Problem details: Leave out the pictures, then output the lines of the records below from the first through the one containing "- **Library support:**".

Excerpted data:
[Start of Attachment]
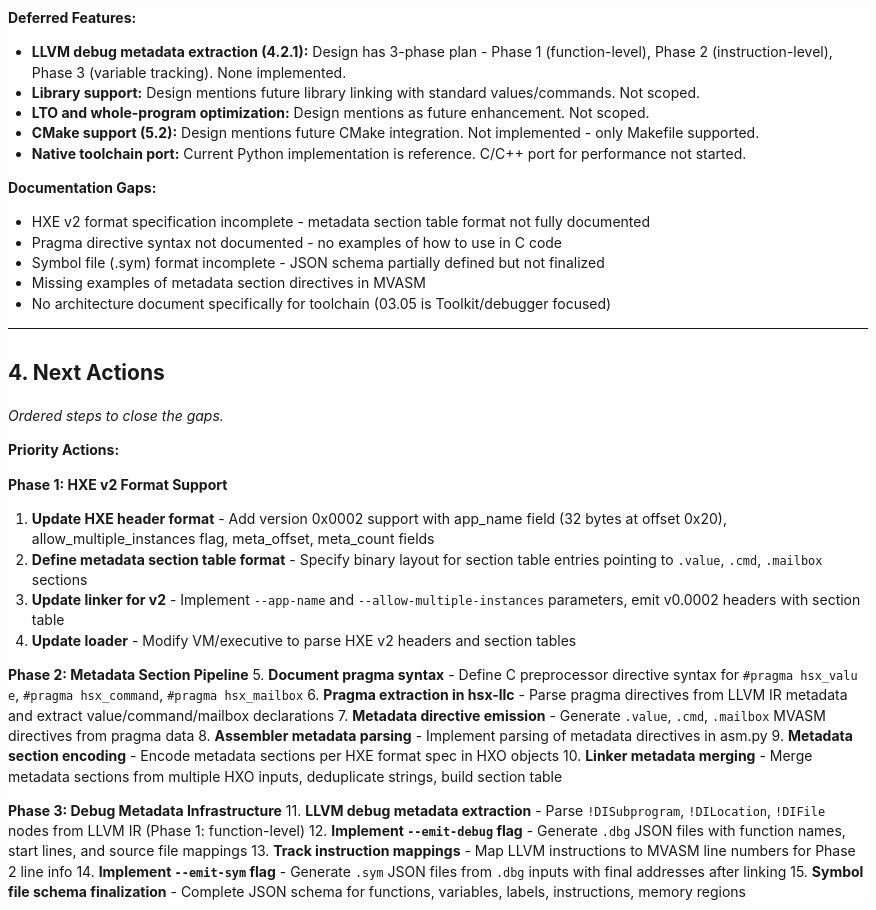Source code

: **Deferred Features:**
- **LLVM debug metadata extraction (4.2.1):** Design has 3-phase plan - Phase 1 (function-level), Phase 2 (instruction-level), Phase 3 (variable tracking). None implemented.
- **Library support:** Design mentions future library linking with standard values/commands. Not scoped.
- **LTO and whole-program optimization:** Design mentions as future enhancement. Not scoped.
- **CMake support (5.2):** Design mentions future CMake integration. Not implemented - only Makefile supported.
- **Native toolchain port:** Current Python implementation is reference. C/C++ port for performance not started.

**Documentation Gaps:**
- HXE v2 format specification incomplete - metadata section table format not fully documented
- Pragma directive syntax not documented - no examples of how to use in C code
- Symbol file (.sym) format incomplete - JSON schema partially defined but not finalized
- Missing examples of metadata section directives in MVASM
- No architecture document specifically for toolchain (03.05 is Toolkit/debugger focused)

---

## 4. Next Actions

_Ordered steps to close the gaps._

**Priority Actions:**

**Phase 1: HXE v2 Format Support**
1. **Update HXE header format** - Add version 0x0002 support with app_name field (32 bytes at offset 0x20), allow_multiple_instances flag, meta_offset, meta_count fields
2. **Define metadata section table format** - Specify binary layout for section table entries pointing to `.value`, `.cmd`, `.mailbox` sections
3. **Update linker for v2** - Implement `--app-name` and `--allow-multiple-instances` parameters, emit v0.0002 headers with section table
4. **Update loader** - Modify VM/executive to parse HXE v2 headers and section tables

**Phase 2: Metadata Section Pipeline**
5. **Document pragma syntax** - Define C preprocessor directive syntax for `#pragma hsx_value`, `#pragma hsx_command`, `#pragma hsx_mailbox`
6. **Pragma extraction in hsx-llc** - Parse pragma directives from LLVM IR metadata and extract value/command/mailbox declarations
7. **Metadata directive emission** - Generate `.value`, `.cmd`, `.mailbox` MVASM directives from pragma data
8. **Assembler metadata parsing** - Implement parsing of metadata directives in asm.py
9. **Metadata section encoding** - Encode metadata sections per HXE format spec in HXO objects
10. **Linker metadata merging** - Merge metadata sections from multiple HXO inputs, deduplicate strings, build section table

**Phase 3: Debug Metadata Infrastructure**
11. **LLVM debug metadata extraction** - Parse `!DISubprogram`, `!DILocation`, `!DIFile` nodes from LLVM IR (Phase 1: function-level)
12. **Implement `--emit-debug` flag** - Generate `.dbg` JSON files with function names, start lines, and source file mappings
13. **Track instruction mappings** - Map LLVM instructions to MVASM line numbers for Phase 2 line info
14. **Implement `--emit-sym` flag** - Generate `.sym` JSON files from `.dbg` inputs with final addresses after linking
15. **Symbol file schema finalization** - Complete JSON schema for functions, variables, labels, instructions, memory regions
[End of Attachment]
Response:
Source code

: **Deferred Features:**
- **LLVM debug metadata extraction (4.2.1):** Design has 3-phase plan - Phase 1 (function-level), Phase 2 (instruction-level), Phase 3 (variable tracking). None implemented.
- **Library support:** Design mentions future library linking with standard values/commands. Not scoped.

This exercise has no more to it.